TASK REQUIREMENTS: The answer must be every line from the listing that holds the string "Staff".

· · · · · · ·

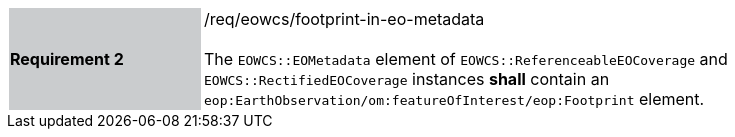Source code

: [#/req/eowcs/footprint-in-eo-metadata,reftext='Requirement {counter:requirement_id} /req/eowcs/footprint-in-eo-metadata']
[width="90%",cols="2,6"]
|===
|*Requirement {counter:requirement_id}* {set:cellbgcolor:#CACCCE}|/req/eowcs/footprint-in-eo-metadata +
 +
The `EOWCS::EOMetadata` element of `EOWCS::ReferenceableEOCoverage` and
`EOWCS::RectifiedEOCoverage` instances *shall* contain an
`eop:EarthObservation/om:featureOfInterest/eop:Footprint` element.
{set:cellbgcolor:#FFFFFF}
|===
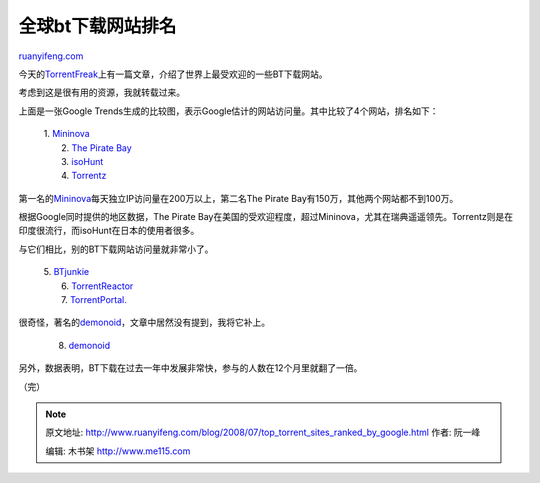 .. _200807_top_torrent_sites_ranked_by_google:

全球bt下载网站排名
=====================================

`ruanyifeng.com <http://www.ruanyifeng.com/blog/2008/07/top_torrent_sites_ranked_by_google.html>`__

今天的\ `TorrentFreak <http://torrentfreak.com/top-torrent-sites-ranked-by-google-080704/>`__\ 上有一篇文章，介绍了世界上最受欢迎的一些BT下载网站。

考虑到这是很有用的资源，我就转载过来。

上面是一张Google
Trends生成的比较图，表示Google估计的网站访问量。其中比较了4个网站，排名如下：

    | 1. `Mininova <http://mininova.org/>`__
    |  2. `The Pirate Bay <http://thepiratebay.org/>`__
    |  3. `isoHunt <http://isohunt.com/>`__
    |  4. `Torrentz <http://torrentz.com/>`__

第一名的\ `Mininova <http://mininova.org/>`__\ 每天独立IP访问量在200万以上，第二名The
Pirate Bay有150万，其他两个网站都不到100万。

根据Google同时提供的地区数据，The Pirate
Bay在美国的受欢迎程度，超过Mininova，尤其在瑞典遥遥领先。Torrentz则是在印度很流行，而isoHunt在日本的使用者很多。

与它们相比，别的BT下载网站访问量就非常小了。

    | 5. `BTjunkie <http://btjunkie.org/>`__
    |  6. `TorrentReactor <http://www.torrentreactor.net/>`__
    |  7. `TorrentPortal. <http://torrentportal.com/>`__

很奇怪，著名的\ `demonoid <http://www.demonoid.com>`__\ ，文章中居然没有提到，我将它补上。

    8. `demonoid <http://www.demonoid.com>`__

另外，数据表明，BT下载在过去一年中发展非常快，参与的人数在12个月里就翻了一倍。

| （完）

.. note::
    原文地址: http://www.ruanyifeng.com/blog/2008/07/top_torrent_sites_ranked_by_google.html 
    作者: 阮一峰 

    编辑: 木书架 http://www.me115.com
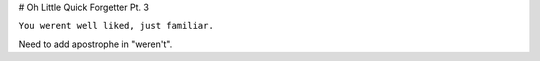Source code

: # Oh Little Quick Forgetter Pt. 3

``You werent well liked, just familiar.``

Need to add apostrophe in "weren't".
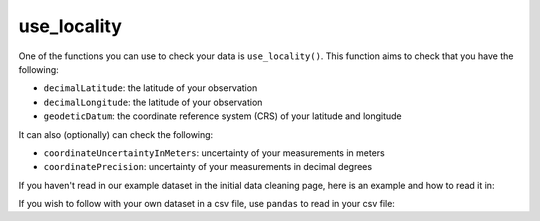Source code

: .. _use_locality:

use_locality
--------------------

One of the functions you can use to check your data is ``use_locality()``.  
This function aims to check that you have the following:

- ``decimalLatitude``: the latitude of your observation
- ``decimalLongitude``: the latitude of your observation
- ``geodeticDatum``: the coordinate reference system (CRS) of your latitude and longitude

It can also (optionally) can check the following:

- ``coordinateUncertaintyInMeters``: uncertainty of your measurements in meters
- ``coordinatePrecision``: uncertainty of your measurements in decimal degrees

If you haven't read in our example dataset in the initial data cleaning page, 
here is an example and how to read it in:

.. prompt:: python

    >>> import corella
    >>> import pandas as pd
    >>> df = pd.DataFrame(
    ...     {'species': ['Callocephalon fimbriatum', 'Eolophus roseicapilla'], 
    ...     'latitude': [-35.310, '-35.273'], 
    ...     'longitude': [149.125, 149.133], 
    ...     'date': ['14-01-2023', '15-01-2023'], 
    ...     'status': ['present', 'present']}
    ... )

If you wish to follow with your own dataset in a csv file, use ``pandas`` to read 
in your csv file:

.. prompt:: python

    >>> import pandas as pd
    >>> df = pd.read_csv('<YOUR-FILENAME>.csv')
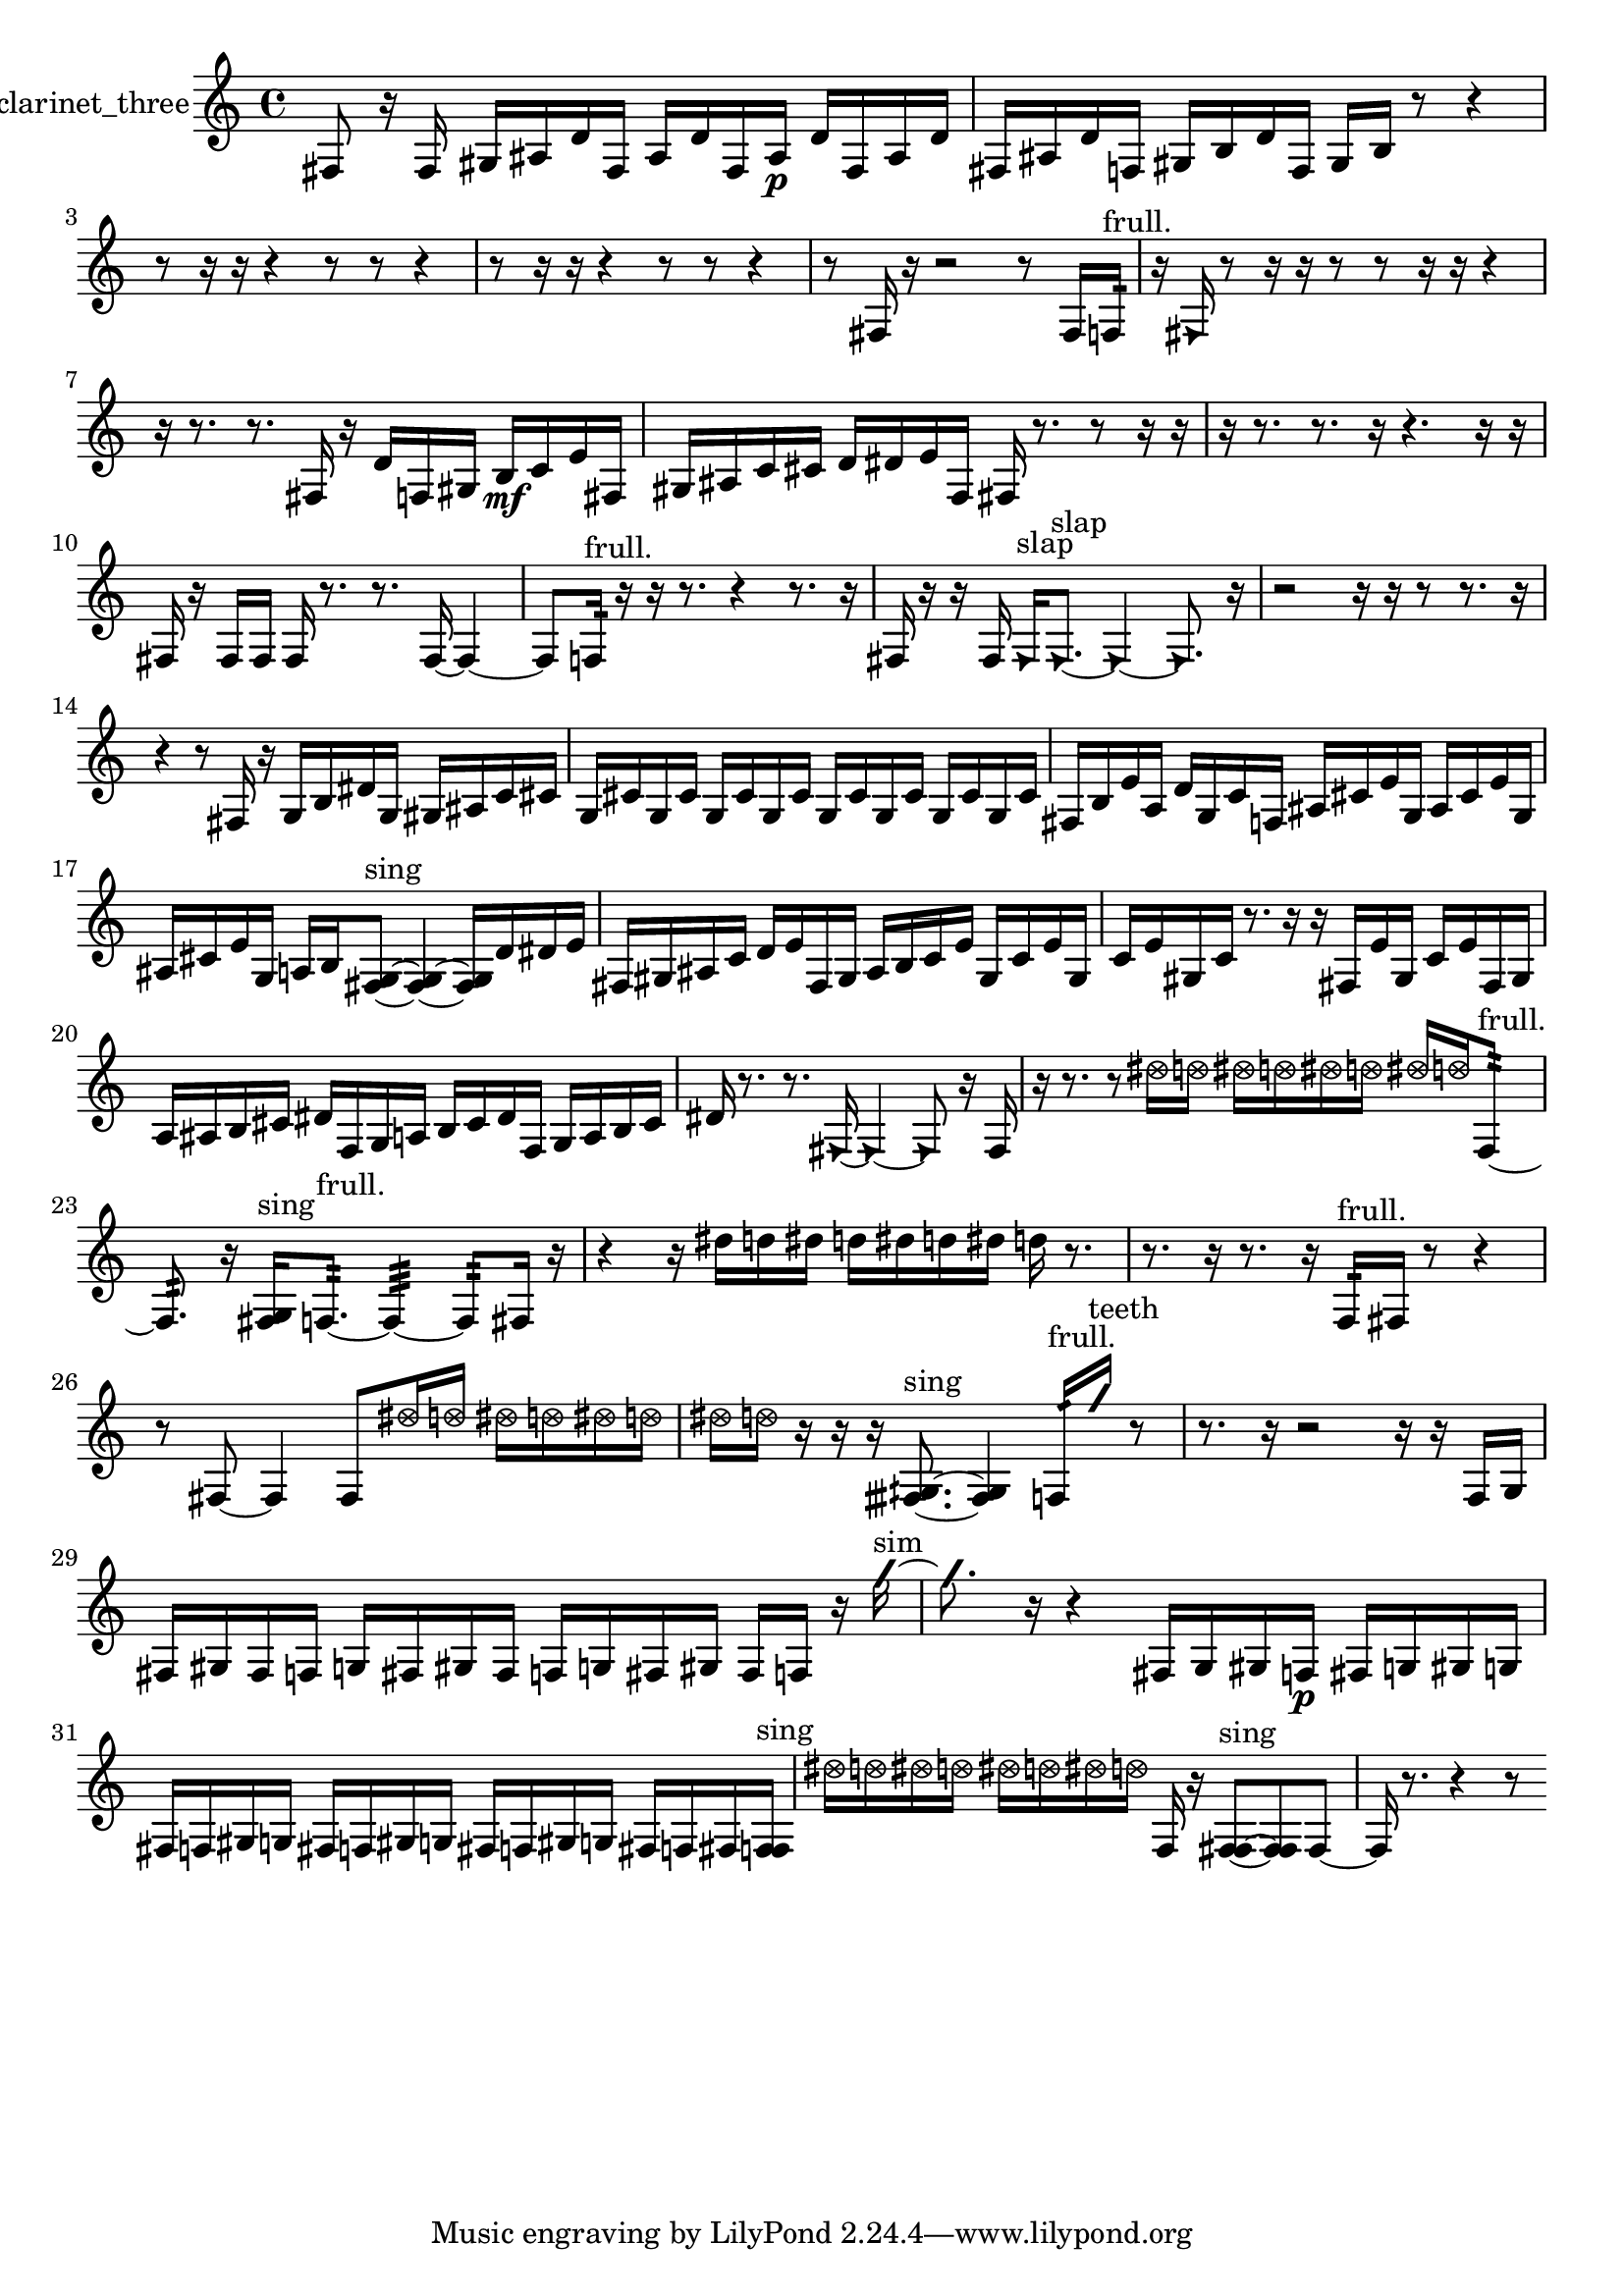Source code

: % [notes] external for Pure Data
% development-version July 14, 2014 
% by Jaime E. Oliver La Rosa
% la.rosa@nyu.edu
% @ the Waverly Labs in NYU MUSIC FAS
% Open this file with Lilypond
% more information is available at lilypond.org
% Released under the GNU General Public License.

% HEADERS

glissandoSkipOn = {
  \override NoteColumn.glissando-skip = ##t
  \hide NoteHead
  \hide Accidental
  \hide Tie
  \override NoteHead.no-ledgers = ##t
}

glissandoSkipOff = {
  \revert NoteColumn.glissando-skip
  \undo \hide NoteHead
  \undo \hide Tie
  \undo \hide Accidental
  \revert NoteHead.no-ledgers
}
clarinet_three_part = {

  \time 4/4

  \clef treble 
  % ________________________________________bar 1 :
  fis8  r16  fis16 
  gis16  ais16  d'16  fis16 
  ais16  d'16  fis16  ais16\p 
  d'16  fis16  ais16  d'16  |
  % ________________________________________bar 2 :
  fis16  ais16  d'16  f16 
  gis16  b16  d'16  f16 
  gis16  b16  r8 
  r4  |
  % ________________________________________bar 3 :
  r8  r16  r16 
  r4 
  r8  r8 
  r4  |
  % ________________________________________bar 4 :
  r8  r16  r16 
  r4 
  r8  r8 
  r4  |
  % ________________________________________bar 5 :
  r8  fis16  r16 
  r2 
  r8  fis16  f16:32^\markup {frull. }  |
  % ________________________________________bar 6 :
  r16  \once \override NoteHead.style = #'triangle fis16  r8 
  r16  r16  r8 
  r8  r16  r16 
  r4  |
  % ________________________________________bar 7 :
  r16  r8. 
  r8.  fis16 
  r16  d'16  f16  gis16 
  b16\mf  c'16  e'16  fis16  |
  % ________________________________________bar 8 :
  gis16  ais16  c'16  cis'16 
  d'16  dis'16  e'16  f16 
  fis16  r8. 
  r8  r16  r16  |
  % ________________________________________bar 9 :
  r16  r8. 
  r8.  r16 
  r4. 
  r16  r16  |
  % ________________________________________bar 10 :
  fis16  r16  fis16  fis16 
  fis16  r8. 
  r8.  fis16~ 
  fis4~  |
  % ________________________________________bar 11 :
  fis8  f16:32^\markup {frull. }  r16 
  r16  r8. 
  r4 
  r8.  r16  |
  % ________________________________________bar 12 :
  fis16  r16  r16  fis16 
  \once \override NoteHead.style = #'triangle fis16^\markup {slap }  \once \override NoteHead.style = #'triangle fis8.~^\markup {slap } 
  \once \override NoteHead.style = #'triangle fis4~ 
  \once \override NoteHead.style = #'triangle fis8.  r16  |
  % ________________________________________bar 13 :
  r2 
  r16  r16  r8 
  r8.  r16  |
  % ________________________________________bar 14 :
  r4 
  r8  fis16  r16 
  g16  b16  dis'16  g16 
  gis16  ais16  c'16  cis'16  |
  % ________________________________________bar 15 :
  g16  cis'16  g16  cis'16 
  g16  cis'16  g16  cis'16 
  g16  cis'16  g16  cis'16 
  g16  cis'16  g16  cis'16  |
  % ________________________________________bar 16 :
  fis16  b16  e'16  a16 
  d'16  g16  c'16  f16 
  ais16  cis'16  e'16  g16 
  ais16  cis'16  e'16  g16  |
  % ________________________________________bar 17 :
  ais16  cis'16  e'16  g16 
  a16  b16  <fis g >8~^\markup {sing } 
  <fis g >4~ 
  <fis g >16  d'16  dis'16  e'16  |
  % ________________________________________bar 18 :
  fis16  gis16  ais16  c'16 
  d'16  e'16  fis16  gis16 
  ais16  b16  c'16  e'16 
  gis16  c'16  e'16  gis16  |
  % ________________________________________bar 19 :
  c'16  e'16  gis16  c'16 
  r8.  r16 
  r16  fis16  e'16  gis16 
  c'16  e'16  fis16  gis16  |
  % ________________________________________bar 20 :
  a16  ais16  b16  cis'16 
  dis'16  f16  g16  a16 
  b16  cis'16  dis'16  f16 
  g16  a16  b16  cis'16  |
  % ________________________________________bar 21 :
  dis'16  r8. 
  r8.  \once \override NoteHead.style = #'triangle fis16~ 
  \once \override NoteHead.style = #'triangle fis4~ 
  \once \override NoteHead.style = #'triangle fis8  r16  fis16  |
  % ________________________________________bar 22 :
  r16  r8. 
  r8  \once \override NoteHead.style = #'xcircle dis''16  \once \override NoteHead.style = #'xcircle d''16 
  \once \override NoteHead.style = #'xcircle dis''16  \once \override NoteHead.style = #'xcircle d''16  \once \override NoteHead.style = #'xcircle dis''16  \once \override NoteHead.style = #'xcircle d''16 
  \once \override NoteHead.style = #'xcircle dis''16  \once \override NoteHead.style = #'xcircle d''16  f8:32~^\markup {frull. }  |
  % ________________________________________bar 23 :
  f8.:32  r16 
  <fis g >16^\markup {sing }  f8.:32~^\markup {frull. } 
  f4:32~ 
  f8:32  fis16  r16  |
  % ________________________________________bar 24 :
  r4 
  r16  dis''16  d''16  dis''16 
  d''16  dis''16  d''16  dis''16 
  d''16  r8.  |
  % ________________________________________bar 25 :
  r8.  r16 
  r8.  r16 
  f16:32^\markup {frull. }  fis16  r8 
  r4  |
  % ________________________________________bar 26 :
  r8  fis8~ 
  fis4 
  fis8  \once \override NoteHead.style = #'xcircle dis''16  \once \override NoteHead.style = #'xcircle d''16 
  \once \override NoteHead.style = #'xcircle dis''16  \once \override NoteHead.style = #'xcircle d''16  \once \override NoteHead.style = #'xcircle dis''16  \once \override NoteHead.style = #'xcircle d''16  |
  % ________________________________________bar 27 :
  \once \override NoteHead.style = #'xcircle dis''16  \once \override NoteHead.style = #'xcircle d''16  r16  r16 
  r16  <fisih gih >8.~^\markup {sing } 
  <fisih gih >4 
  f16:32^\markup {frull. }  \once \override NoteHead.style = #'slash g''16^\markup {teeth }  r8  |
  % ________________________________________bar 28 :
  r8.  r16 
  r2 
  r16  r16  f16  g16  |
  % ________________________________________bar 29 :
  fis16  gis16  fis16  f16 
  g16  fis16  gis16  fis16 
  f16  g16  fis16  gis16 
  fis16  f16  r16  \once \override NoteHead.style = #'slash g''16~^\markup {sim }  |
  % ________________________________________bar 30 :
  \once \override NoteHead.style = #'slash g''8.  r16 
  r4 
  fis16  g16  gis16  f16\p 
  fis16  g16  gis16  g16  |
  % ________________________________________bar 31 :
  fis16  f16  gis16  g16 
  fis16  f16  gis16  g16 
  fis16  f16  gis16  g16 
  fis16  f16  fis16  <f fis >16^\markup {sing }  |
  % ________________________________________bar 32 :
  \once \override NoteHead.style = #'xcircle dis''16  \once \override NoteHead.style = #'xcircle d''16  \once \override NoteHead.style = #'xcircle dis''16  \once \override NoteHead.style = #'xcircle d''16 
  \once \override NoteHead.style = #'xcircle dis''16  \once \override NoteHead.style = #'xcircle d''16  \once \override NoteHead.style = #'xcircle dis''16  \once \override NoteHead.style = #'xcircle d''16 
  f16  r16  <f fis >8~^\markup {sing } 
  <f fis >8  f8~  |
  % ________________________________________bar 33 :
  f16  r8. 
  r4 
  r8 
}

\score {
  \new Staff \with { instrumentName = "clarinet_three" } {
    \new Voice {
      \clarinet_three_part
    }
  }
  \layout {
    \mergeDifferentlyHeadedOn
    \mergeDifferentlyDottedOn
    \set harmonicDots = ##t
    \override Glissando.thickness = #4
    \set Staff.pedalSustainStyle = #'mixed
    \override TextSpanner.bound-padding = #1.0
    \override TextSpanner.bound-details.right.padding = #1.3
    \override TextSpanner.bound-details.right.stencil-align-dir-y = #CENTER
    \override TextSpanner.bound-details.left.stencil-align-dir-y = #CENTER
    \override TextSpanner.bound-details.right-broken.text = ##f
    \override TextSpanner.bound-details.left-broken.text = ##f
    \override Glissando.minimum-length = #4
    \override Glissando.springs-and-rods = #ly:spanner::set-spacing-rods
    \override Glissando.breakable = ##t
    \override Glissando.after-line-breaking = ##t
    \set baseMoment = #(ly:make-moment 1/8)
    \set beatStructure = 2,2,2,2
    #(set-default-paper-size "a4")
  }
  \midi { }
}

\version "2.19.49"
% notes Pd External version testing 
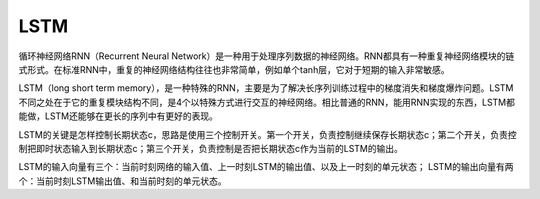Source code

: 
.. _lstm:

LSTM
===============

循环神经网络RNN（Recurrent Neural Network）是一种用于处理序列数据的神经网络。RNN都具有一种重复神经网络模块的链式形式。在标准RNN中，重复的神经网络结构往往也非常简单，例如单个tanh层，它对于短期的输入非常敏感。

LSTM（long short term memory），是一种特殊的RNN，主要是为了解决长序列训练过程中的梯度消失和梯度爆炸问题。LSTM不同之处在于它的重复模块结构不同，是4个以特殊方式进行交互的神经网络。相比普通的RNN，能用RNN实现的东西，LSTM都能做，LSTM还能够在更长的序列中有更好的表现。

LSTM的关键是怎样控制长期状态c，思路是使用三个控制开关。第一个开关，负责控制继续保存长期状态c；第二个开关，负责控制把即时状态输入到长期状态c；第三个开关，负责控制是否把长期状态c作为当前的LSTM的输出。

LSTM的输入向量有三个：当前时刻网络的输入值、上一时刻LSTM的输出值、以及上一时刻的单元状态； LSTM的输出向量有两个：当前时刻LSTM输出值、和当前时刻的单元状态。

· · · · · · ·

RESPONSE TO THE EXERCISE:
  \new Staff \with { instrumentName = "clarinet_three" } {
    \set Staff.pedalSustainStyle = #'mixed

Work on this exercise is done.